Provided passage

The Ultimate Guide to Studying for the
By Diane H. Williams (Ph.D)
The GRE, or the Graduate Record Exam, is a necessary part of getting into most graduate school programs. It is a broad test of general knowledge, and can be challenging to even the most well-prepared applicants. That’s why we at StudyPool have put together this guide to help you focus your efforts to either get a great score the first time, or to improve your score if you’re going back for another round.
Keep in mind, most experts agree that studying for the GRE should take anywhere from 4-12 weeks. You will want to have a variety of prep strategies during that time – many of which we’ll discuss below – and you will also want to take as many full practice tests as you can. Not only will this help improve each skillset the test is focusing on, it will get you familiar with the pacing of the test, so on the big day, nerves won’t be as big of a factor.
Section One: Verbal Reasoning
The first section of the GRE is the Verbal Reasoning section. It will test your ability to read and understand high-level prose, and then analyze it. There are three types of questions: reading comprehension, text completion and sentence equivalence.
In the past, vocabulary was a massive part of the GRE, and it is still an important factor. However, you will no longer be forced to define words on the spot. Rather, you will be expected to understand how words work in the context of a sentence, and how different modifiers can change the meaning of a word in different situations.
Using flashcards is still a great way to learn the definitions of words, but lists of words taken out of any meaningful context aren’t going to be quite as useful. It is absolutely worth it to include some vocabulary memorization to increase your overall arsenal of words, but consider adding a wide range of reading materials to your list as well. We’re not talking about picking up the latest magazine, or reading the current best sellers (although some of them might be on the lists!), rather sources such as the New York Times, The New Yorker or The Economist will have GRE-level vocabulary, used in context. Some of the classic novels, such as The Great Gatsby or Jane Austen, are also good choices, since they have a high degree of vocabulary.

Task instructions
[1] Could you condense the paragraph of the GRE study guide that begins "In the past, vocabulary" into a short list that keeps its main facts?
[2] Would you carry on the GRE study guide from the point where it stops?

Dataset entries
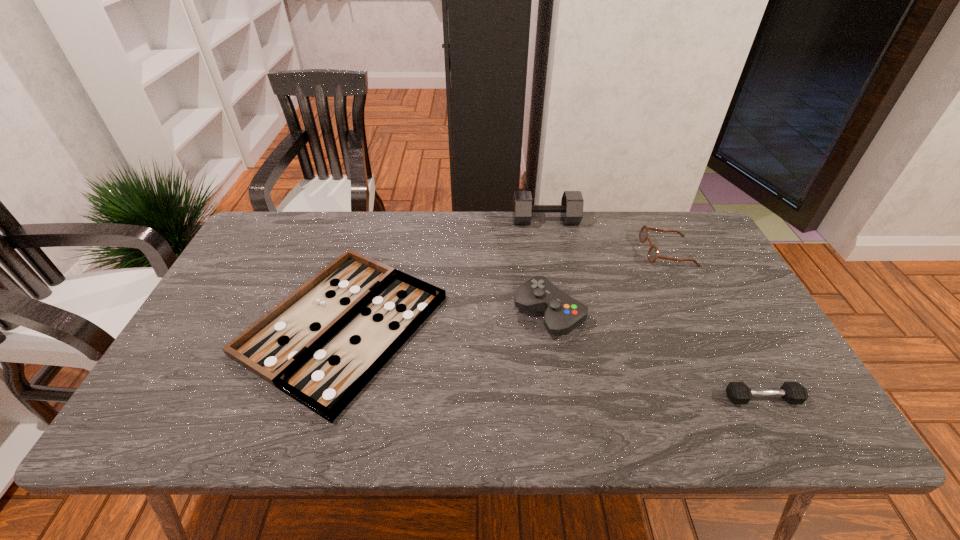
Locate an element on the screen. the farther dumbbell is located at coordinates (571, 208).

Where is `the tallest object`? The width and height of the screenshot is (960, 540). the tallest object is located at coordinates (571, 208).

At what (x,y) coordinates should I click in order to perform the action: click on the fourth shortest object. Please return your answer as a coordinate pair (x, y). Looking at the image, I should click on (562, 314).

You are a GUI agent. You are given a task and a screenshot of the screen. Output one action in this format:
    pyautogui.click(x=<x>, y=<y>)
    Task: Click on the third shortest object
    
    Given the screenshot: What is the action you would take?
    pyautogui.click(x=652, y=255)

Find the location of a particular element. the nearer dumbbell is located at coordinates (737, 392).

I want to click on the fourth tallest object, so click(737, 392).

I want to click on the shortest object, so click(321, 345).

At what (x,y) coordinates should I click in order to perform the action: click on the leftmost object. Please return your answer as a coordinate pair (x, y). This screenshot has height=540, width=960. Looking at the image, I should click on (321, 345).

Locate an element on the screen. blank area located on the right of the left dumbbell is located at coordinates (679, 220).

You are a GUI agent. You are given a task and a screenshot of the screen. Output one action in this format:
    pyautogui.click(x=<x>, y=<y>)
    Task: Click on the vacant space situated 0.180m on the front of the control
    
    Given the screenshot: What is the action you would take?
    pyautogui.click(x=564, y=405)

Responses by item number
[1]
- Vocabulary was once a massive part of the GRE and remains an important factor.
- Test takers are no longer forced to define words on the spot.
- They are expected to understand how words work in the context of a sentence.
- They also need to grasp how different modifiers can change a word's meaning in different situations.

[2]
Another resource to consider is, believe it or not, YouTube. There are many great series on there that walk you through different sections of the GRE, including introducing you to a wide range of the types of vocabulary words you might encounter on the test. Here are a few:GRE Vocab Wednesdays
GRE Vocabulary List
GRE Vocabulary (complete A-Z) Part 1 & 2
Reading comprehension questions are specifically designed to test your ability to read and understand what a piece of text is saying. Here are a few tips to keep in mind:
- Don’t look at the answers. They are designed to trip you up, so you are far better off reading the question, and then forming your own opinion based on the text given. Then, once you have your answer firmly in mind, choose the option that best mirrors what you believe to be correct.
- Read the passage first, then read the question. Then go back and read the passage again to find the sections that best pertain to what the question is asking. This way, you are spending more time understanding the nuances of the passage, which increases your odds of getting the question correct.
Like with vocabulary, there are several great resources on YouTube that will walk you through the reading comprehension portion of the test, complete with a wide range of examples to try for yourself. Here are just a few to check out:GRE Reading Comprehension
GRE Reading Comprehension & Analytical Writing
GRE Reading Comprehension Practice: Detail Questions | Kaplan Test Prep
The second type of question you’ll find in the Verbal Comprehension section is text completion. In this section, the goal is to determine how well you can evaluate the text you read, and determine the meaning behind the passage without certain key words included. Critical words or phases are omitted from the text, and you will be asked to “fill in the blank” with the option that makes the most coherent sense. That is not as easy as it might sound: often more than one of the answers could technically be correct, but the right answer is dependent on other words found within the passage.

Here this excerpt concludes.